The Big Picture: Insights Into How TEDxPortofSpain Selects Speakers
For TEDxPortofSpain 2015, we brought ‘off stage’ conversations onto the stage with our theme “Off Record“. Off Record refers to conversations not intended to be shared publicly. They are the kinds of conversations that are often considered to be too “sensitive”. Conversations that we are too afraid to have or that we save for later. Over the past five years, TEDxPortofSpain has been a platform for ideas worth spreading, for information to be shared and acted upon, starting with our speakers, their topics and extending beyond the stage.
Information has been described as the new “oil” – a resource to be extracted and distributed in order to fuel development, encourage growth, create profit – but some call it the new “soil, not oil” (David McCandless), a fertile and regenerative resource, which transforms what is planted and brings forth new possibilities, nurturing thriving cultures. Resources such as information and ideas are playing a larger and emerging role in our economy. For TEDxPortofSpain’s 5th anniversary, we dared ourselves to look at the ideas and topics that seemed unanswered, unresolved or unspoken.
In 2014, we brought to the fore the ideas that we longed to hear about, to talk about in the context of our country. Things like missing populations, the imprisoned, ostracized members of society, business leaders that push the boundaries of human definitions. We had to change our own mindsets, and tried different techniques to get to the heart of these ideas.
After meeting and sharing these ideas and topics, they were then mapped into an infographic, to get a better understanding of the ecosystem of the topics. As it turned out, because so many of our most prominent issues as a society are social, a lot of the topics and speakers have been social. The areas of focus were then mapped for individual speakers, not so much as a guide but to provide a larger context for the information being shared, the bigger conversation.
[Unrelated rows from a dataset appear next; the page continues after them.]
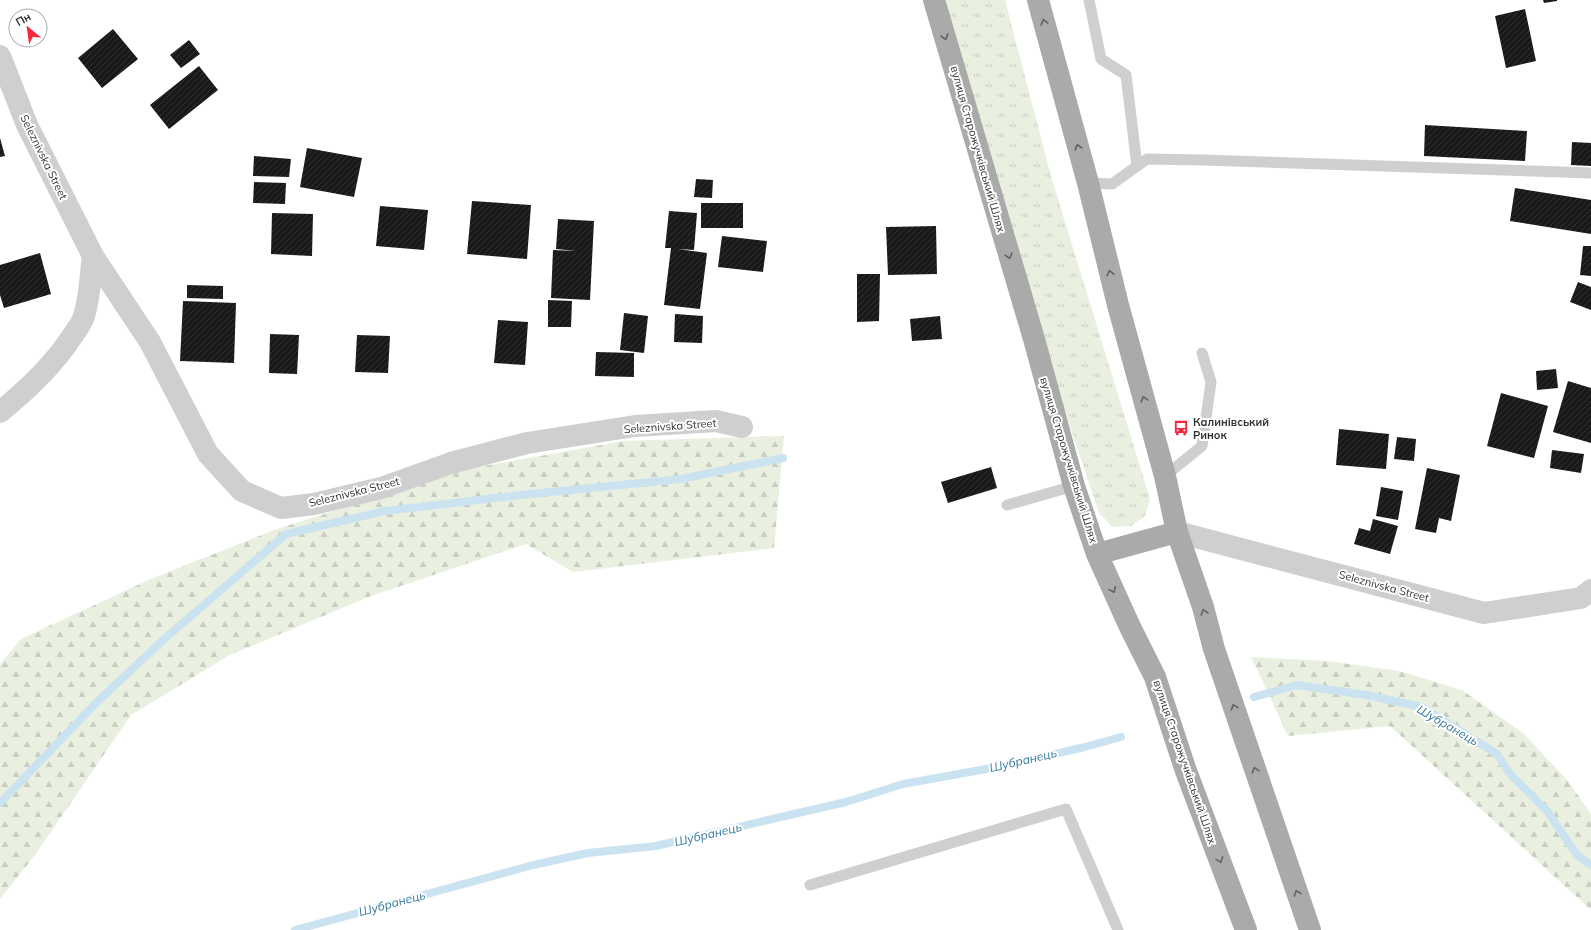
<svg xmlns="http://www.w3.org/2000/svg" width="1591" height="930" font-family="Mulish,sans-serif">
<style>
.grass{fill:url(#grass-tufts)}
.forest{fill:url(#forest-firs)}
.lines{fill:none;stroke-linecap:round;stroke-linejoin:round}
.stream{stroke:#cbe3f1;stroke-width:8}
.building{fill:url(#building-hatch)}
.lane{stroke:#cfcfcf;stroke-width:11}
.street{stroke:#cfcfcf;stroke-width:22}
.primary{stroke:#aaa;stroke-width:22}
.oneway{stroke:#626262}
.labels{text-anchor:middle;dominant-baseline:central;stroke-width:4;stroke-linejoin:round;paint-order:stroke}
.street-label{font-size:11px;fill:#323232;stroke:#fff}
.poi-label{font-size:11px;font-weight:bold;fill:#323232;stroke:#fff;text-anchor:start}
.water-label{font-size:12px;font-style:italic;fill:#367a9e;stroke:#fff}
</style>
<defs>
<pattern id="grass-tufts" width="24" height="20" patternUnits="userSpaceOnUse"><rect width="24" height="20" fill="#e9f0e0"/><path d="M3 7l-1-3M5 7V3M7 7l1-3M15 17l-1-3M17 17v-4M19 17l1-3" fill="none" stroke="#c8cec1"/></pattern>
<pattern id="forest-firs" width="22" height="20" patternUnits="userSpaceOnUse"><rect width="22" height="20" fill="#e9f0e0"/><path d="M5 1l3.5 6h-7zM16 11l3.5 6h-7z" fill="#c8cec1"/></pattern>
<pattern id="building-hatch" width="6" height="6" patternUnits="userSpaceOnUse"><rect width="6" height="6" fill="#191919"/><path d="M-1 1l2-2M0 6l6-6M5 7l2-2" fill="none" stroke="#323232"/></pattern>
</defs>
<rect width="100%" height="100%" fill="#fff"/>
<path class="grass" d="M945,0H1005L1051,176L1150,499L1145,516L1131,526L1113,527L1099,513L1036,325Z"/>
<path class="forest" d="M784,436L774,548L573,572L526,544L371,596L230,655L131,715L35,855L0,899V664L21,639L151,579L274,530L462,470L623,441Z
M1251,657L1328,661L1399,671L1462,690L1523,733L1568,781L1591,814V910L1390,726L1288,736Z"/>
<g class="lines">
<path class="stream" d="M1254,697L1297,685L1366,695L1422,707L1497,754L1510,774L1547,811L1577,855L1591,865
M0,803L98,701L162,641L286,534L385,511L521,495L681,479L783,458
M295,930L533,865L588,853L656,846L846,802L903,784L1003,766L1085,747L1121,737"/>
</g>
<path class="building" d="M1543,0H1557V1L1544,3Z
M1525,9L1536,61L1506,68L1495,16Z
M113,29L138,59L102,88L78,58Z
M189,40L200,54L181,68L170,55Z
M199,66L218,90L169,129L150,105Z
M1425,125L1527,131L1525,161L1424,156Z
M0,138L5,156L0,157Z
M1572,142L1591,143V166L1571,165Z
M307,148L362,158L354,197L300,187Z
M254,156L291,159L289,177L253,176Z
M696,179L713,180L712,198L694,197Z
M254,182L286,183L285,204L253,203Z
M1515,188L1591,200V234L1510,221Z
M472,201L531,205L527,259L467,254Z
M701,203H743V228H701Z
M380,206L428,210L424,250L376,246Z
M669,211L697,213L694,250L678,249L707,253L700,309L664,305L671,248H665Z
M272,213L313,214L312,256L271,254Z
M558,219L594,221L590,300L551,298L553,250L576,251L556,249Z
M936,226L937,274L888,275L886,227Z
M722,236L767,241L763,272L718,267Z
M1583,246H1591V276L1580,275Z
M40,253L51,294L4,308L0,295V265Z
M857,274H880L879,321L857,322Z
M1578,282L1591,287V310L1570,302Z
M187,285L223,286V299L187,298Z
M548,300L572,301L571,327H548Z
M183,301L236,303L234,363L180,361Z
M624,313L648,316L644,353L620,350Z
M675,314L703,316L702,343L674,342Z
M940,316L942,339L912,341L910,319Z
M498,320L528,322L525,365L494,363Z
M270,334L299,335L297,374L269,373Z
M357,335L390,336L388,373L355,372Z
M596,352L634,353V377L595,376Z
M1556,369L1558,388L1537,390L1536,371Z
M1568,381L1591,388V443L1553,432Z
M1501,393L1548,406L1534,458L1487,446Z
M1339,429L1389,434L1386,469L1336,465Z
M1397,437L1416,439L1414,461L1394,459Z
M1552,450L1584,454L1581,473L1550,468Z
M991,467L997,488L948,503L941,482Z
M1427,468L1460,475L1451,521L1439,518L1436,533L1415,529Z
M1381,487L1403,491L1398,520L1376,516Z
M1373,519L1398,526L1390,554L1354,544L1359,528L1370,531Z"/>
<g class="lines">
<path class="lane" d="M1089,0L1101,59L1126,75L1137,166
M1088,183L1112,184L1147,159L1203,160L1591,173
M1165,476L1202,446L1211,382L1202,353
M1007,505L1074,486
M810,885L1066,809L1118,930"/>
<path class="street" d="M0,56L27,125L93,256L150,342L208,454L242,491L281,508L314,504L381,488L451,463L527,443L635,426L716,421L742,427
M0,412C27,390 52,367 71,338C75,332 80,326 83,319C90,300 90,277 93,256
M1177,532L1484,613L1581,598L1591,590"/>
<path class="primary" d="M934,0L1034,339L1074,486L1097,554L1130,627L1155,677L1186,771L1246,930
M1038,0L1088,183L1118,305L1165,476L1177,532L1203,607L1214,649L1310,930
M1097,554L1177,532"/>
</g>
<defs><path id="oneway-chevron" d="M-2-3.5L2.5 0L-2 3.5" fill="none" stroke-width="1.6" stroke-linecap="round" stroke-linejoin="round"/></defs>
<g class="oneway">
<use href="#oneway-chevron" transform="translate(1044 22) rotate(-105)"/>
<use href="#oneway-chevron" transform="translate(945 37) rotate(74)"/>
<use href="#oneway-chevron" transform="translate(1078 147) rotate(-105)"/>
<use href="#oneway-chevron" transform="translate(1009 256) rotate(74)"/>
<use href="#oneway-chevron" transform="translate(1110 273) rotate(-104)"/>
<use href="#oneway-chevron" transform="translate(1144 399) rotate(-105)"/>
<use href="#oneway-chevron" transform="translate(1113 590) rotate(66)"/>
<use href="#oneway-chevron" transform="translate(1204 612) rotate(-106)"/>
<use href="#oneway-chevron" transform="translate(1234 707) rotate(-109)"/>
<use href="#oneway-chevron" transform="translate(1255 770) rotate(-108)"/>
<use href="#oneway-chevron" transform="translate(1220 860) rotate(69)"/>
<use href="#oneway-chevron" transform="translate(1297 893) rotate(-109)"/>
</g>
<defs>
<symbol id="bus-bare" viewBox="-9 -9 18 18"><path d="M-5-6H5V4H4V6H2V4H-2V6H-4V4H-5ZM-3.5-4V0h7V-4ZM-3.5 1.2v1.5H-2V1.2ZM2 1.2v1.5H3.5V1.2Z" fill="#f7263e" stroke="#fff" stroke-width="2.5" paint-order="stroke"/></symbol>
</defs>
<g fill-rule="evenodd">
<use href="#bus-bare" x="1170" y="417" width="22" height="22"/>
</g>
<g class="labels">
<g class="street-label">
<text transform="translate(978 149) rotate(74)">вулиця Старожучківський Шлях</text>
<text transform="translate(44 157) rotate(64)">Seleznivska Street</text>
<text transform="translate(670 426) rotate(-4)">Seleznivska Street</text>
<text transform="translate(1069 460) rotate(73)">вулиця Старожучківський Шлях</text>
<text transform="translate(354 492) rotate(-14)">Seleznivska Street</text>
<text transform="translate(1384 586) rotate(15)">Seleznivska Street</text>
<text transform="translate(1185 762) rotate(71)">вулиця Старожучківський Шлях</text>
</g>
<g class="poi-label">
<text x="1193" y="422">Калинівський<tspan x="1193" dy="13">Ринок</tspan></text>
</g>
<g class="water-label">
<text transform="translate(1448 725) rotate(30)">Шубранець</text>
<text transform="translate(1023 760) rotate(-13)">Шубранець</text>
<text transform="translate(708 834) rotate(-13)">Шубранець</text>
<text transform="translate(392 903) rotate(-15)">Шубранець</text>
</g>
</g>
<g transform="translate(28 28) rotate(331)"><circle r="19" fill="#ffffff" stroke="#adadad"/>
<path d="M0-3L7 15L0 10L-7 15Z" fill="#f7263e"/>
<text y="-6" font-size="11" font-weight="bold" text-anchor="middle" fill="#323232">Пн</text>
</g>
</svg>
While the analysis may not be new, the difference here is design, and the manner in which the facts are contextualized.
Some of the first Designers known for mapping information and data, such as David McCandless of Information is Beautiful, have commented on the fact that in the twenty first century, “we are all suffering from information overload”. Making information beautiful through design makes it more digestible, yes, but it also takes us from reading data to more meaningful interaction with it. He has likened the world we live in today as being a landscape of information, and the infographics he designs as being like roadmaps.
The data we mapped for TEDxPortofSpain speaker topics brought to the fore some of the most pressing issues in Trinidad and Tobago. The beauty of information being disseminated lies in the bare truth of it, and the ability of it to become a facilitator of new problem-solving ideas, action and development.
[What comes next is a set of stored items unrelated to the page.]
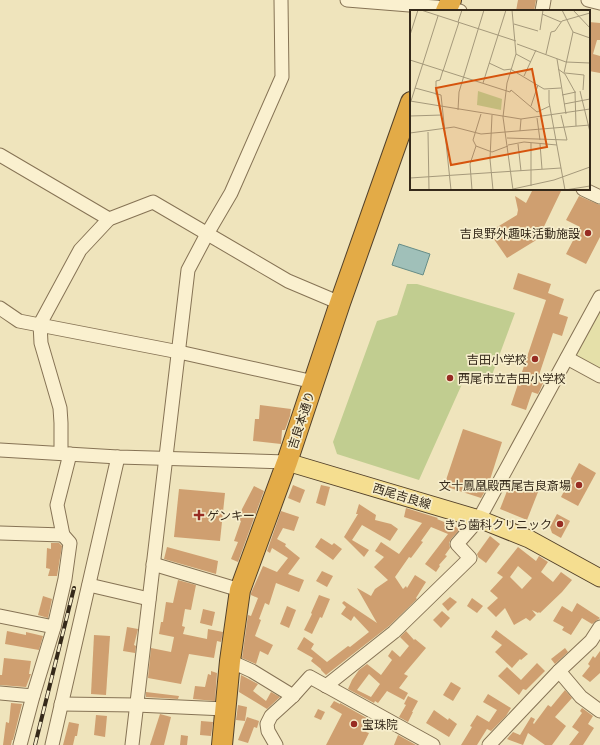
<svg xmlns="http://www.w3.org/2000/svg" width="600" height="745" viewBox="0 0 600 745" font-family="Lora,'Noto Sans JP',serif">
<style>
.farmland{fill:#e5e0a9}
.green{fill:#c1cd90}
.water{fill:#a0c0b9;stroke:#678d87}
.building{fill:#cf9f70;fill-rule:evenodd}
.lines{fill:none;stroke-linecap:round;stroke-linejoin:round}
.minor-casing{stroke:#867355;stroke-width:15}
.major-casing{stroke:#53412a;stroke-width:19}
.highway-casing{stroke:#53412a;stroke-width:22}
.minor{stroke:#faf0cf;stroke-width:13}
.major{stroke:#f5de90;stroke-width:17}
.highway{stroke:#e3ab47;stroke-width:20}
.rail-casing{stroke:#35291a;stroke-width:4}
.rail{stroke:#f6edcb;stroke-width:2.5;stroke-dasharray:8;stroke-linecap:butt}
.poi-dot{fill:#972c23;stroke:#f6edcb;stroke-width:1.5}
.labels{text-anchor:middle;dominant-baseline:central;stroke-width:3.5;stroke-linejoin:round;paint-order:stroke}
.poi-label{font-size:12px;fill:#35291a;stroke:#f6edcb;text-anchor:end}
.street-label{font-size:12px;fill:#35291a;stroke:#f6edcb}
.inset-road{fill:none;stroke:#a5997b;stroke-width:1}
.view{fill:#d6540d;fill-opacity:0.15;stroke:#d6540d;stroke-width:2}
.inset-edge{fill:none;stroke:#35291a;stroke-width:2}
</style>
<rect width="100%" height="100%" fill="#efe4bc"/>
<polygon class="farmland" points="600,306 600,373 572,358"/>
<polygon class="green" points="407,284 417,284 515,313 492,375 462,384 419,480 337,454 333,442 377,321 397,315"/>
<polygon class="water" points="399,244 430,254 423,275 392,265"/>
<g class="building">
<polygon points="518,0 536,0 534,11 516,11"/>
<polygon points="589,22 600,23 600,40 597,40 593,54 600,56 600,73 589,71"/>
<polygon points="533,189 562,189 538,239 507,258 489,232 517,215 518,210 515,196 526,203"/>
<polygon points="579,196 600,205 600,237 586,264 566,254 580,227 566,220"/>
<polygon points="518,273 551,284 548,293 564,299 559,314 568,317 562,336 553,333 537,381 543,383 540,390 538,394 532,392 526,410 511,405 546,300 513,289"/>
<polygon points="260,405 291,409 290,416 285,430 282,430 281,444 253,441 255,419 259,419"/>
<polygon points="463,429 502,442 488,486 481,498 444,486"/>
<polygon points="579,463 596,473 578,506 561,497"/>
<polygon points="511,481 538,492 527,520 500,509"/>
<polygon points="293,485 305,490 300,503 288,498"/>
<polygon points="321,485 330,487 325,506 316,503"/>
<polygon points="254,486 264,491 238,562 231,559 238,542 234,541 241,521 238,520 242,509"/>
<polygon points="179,489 225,493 220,541 174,537"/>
<polygon points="359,504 376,515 375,520 391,524 398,529 390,541 362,525 352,540 369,550 364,557 344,537 358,514 356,514"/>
<polygon points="406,508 438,518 437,519 456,527 457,525 461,528 451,539 449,543 450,548 445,555 447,556 439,565 440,566 436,572 425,564 448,534 431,527 421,541 423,542 411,558 409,557 395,577 403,589 406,586 407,588 415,575 426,582 416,598 417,599 389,626 326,675 321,670 321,669 311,661 313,658 297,649 304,637 314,644 311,649 327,662 348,646 350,647 369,632 354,616 351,621 341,614 346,607 342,603 344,601 377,623 357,588 371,596 375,589 388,580 374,567 384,557 375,551 381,542 399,554 422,523 404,517"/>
<polygon points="281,511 299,517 294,531 283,528 277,539 286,544 285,546 300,558 288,574 304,580 299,592 276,583 269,605 265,603 259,619 261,620 255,636 273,645 268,655 260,651 256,664 242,658 248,615 251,616 258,598 251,595 251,593 263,566 277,572 288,558 272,548 270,553 267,551"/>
<polygon points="557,514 570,521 561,538 552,533 550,527"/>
<polygon points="490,536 500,544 486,563 478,557 477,554"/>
<polygon points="321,538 332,545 334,543 342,549 333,560 315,547"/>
<polygon points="51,543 59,543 62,546 57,576 48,576 50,569 46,568 47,548 51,549"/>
<polygon points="167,547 218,561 216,574 164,559"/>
<path d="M518,547l18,14 3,-5 9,6 -7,10 12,10 8,-10 11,8 -10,12 -22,21 -1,-1 -1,1 -6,-3 4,5 -6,6 -4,-3 -12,7 -9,-17 -9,9 -9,-9 11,-10 -8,-7 13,-14 -6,-4zM518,566l14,12 -10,11 -12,-12z"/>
<polygon points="322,571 333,576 327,587 316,581"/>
<polygon points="178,580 196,585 191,610 185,609 182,626 185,627 183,634 207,639 208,629 223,632 221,642 217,641 214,658 189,654 181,684 148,678 151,648 171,652 174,637 159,634 161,622 163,622 166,602 173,603"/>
<polygon points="319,595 330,599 322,618 320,617 312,634 304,630 312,614 311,613"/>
<polygon points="43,596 52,599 48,618 38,615"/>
<polygon points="450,597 457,602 448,611 442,604"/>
<polygon points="472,598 483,606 477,613 467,606"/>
<polygon points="577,603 600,618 592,624 582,618 571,635 562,630 564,627 553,621 562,606 572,612"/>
<polygon points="287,606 296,610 289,628 280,624"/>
<polygon points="203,609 215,612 212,626 200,623"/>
<polygon points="442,611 450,618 441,628 433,620"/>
<polygon points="127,627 138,629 134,645 136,646 135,653 123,651"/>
<polygon points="496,630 528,654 521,660 520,659 512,668 495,652 502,645 491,637"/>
<polygon points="7,631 26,635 26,632 43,636 39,650 5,644"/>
<path d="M406,631l8,9 1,-1 11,9 -22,26 4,2 -9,12 9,5 -4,7 -17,-9 -9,12 -3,-2 -1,2 -26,-14 4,-9 7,-10 8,-6 14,11 11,-15 -4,-4 4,-6 8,7 9,-11 -9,-9zM369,674l11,10 -9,13 -14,-7z"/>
<polygon points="94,635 110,636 106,695 91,694"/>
<polygon points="565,648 568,652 555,664 551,659"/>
<polygon points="600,651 600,673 590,682 582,676 590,666 588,664 593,656 595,658"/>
<polygon points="4,658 31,661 29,674 31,674 26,687 0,685 0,675 2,675"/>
<polygon points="537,663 545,671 526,690 523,689 519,695 498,676 507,667 521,680"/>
<polygon points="211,671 217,673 215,701 193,699 195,686 205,687 208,674 211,675"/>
<polygon points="241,675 258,684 253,691 266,701 271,692 280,697 267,709 239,692"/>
<polygon points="451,682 461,688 453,701 443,695"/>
<polygon points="565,690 572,698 555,717 566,726 552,745 545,745 528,733 523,745 507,739 513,732 520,735 531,717 535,719 533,723 534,724 548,705 551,707"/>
<polygon points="146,692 179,696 178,699 146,697"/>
<polygon points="488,694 511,708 506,716 491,731 487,729 477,745 461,745 472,727 470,726 477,715 489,722 497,710 483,702"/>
<polygon points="408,696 418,701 412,712 413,712 408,722 399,717 406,705 404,704"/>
<polygon points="334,701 340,704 340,703 372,721 366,732 369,733 363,745 326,745 342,714 330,707"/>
<polygon points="11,703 22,704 13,740 12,740 11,745 3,745 6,722 9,723"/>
<polygon points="238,705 247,707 245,721 236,720"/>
<polygon points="582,708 593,716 588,724 594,728 583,745 569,745 579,732 572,727 582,713 580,711"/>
<polygon points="318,709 325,712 321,720 314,717"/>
<polygon points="434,710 448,720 449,718 457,724 449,737 426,723"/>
<polygon points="160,714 171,717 164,745 150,745"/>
<polygon points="96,715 107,716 105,737 94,735"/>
<polygon points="247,717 259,721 257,728 254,727 248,743 238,740"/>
<polygon points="201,721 213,722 211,736 200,735"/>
<polygon points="69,722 79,724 77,736 75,736 73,745 63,745"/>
<polygon points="181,735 188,736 187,745 180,745"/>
<polygon points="398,735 416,745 394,745"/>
</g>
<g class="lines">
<g class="minor-casing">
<g id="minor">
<polyline points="347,0 447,8 460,11"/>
<polyline points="588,0 600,3"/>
<polyline points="542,11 544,0"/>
<polyline points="0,155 109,219"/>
<polyline points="583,189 600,197"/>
<polyline points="0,308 19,321 179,352 314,382"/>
<polyline points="567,358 600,376"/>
<polyline points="0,450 118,457 287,462"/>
<polyline points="61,453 61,423 60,408 41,343 40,324 80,250 109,219 153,202 288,281 340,303"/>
<polyline points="0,533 63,535"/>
<polyline points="153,564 240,590"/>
<polyline points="89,585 149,599"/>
<polyline points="0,616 54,627"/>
<polyline points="230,661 252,671 293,696"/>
<polyline points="559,671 581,697 600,711"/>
<polyline points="326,686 394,632 470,558 457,544 479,519 600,297"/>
<polyline points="0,693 33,696"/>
<polyline points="61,704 136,705 225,709"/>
<polyline points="20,745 33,696 54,627 65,579 70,543 63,535 57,505 70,454"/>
<polyline points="52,745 118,457"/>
<polyline points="132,745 188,270 207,234 231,193 282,77 281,0"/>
<polyline points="276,745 268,731 267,724 271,716 293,696 310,677 433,745"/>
<polyline points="489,745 559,671 591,641 600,627"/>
</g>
</g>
<g class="major-casing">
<polyline id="major" points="287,462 479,519 529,539 600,578"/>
</g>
<g class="highway-casing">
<g id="highway">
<polyline points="446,11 451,0"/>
<polyline points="222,745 230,661 240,590 287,462 340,303 411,102"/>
</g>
</g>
<use href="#minor" class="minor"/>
<use href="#major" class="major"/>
<use href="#highway" class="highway"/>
<g class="rail-casing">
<polyline id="rail" points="35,745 74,588"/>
</g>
<use href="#rail" class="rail"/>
</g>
<g class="poi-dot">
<circle cx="588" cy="233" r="4"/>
<circle cx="535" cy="359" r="4"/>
<circle cx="450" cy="378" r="4"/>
<circle cx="579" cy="485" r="4"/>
<path d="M197 509h4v4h4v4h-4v4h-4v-4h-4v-4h4z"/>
<circle cx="560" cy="524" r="4"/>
<circle cx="354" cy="724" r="4"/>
</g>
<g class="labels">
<g class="poi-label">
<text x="580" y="233">吉良野外趣味活動施設</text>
<text x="527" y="359">吉田小学校</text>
<text x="458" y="378" text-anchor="start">西尾市立吉田小学校</text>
<text x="571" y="485">文十鳳凰殿西尾吉良斎場</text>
<text x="207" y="515" text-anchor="start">ゲンキー</text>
<text x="552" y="524">きら歯科クリニック</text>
<text x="362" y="724" text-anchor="start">宝珠院</text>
</g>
<g class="street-label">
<text transform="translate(301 420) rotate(-72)">吉良本通り</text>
<text transform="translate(402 496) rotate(17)">西尾吉良線</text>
</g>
</g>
<g transform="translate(410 10)">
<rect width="180" height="180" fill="#efe4bc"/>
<path d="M68,81l24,8 -1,11 -24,-5z" fill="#c1cd90"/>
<path class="inset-road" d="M11,0l95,31M152,0l11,22 -9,41M163,0l17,18M132,4l19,8M48,12l4,-12M104,14l24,7M130,20l3,-20M163,22l17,6M0,25l8,-25M107,34l49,18 24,1M106,44l15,8M136,44l5,-22 4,-1 7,-10 28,-8M147,49l9,55M0,50l100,32 1,-2 26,22 13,-6M79,53l15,7 8,-1M148,59l7,5 10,18 1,34M102,60l32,19 17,-1M33,61l16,-49M155,63l19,2 -1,15M114,66l12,-26M73,73l23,-73M5,78l26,7 10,95M139,80v12l16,88M170,81l10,41M26,85v-14l4,-1 3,-10M152,85l14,-3M0,91l111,18 69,-10M1,91l27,-85M154,94l26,-5M121,96l7,-21M48,100l1,-18 25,-82M71,104l-8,26 3,6 16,6 16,-6M82,105l-2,44 3,31M0,106l32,-1M93,107l10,73M93,107l4,-34 9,-29 -4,-44M127,108l3,22M110,121l1,-12M18,122l1,58M0,123l44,-6 27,7 109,-9M97,128l60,2 -6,-25M108,134l3,27M130,134l2,25M98,135l16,-3 33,3M0,168l151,-10M121,176v-43M103,179l41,-9 36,-13M62,180l-2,-26 6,-18M155,180l25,-4"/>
<path class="view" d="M122,59l15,78 -96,18 -15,-77z"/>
<rect width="180" height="180" class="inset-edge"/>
</g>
</svg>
As David puts it, “In this connected age, you have to connect all the different numbers and sets of numbers; only then can you allow the data set to change your mindset.”
By Giselle Carr – TEDxPortofSpain Volunteer on the Speaker Team
I noticed that you do not have a topic area for “Religion” in you ecosystem diagram. There are a lot of issues in this area to be explored in this changing landscape, as more and more Trini’s no longer find meaning in organised religion (the “Nones”). At times, some religious people ‘hide behind their God’ to hurt others with problems of discrimination against the LGBT community, feminist issues, child marriage, child indoctrination (now against UN guidelines), euthanasia, corporal punishment, pro-birth (not pro-life, as many also believe in capital punishment), lack of separation of church and state, and many other topics where they try to impose their beliefs on others in what is said to be a secular state, where ‘every creed and race does not necessarily find an equal place.’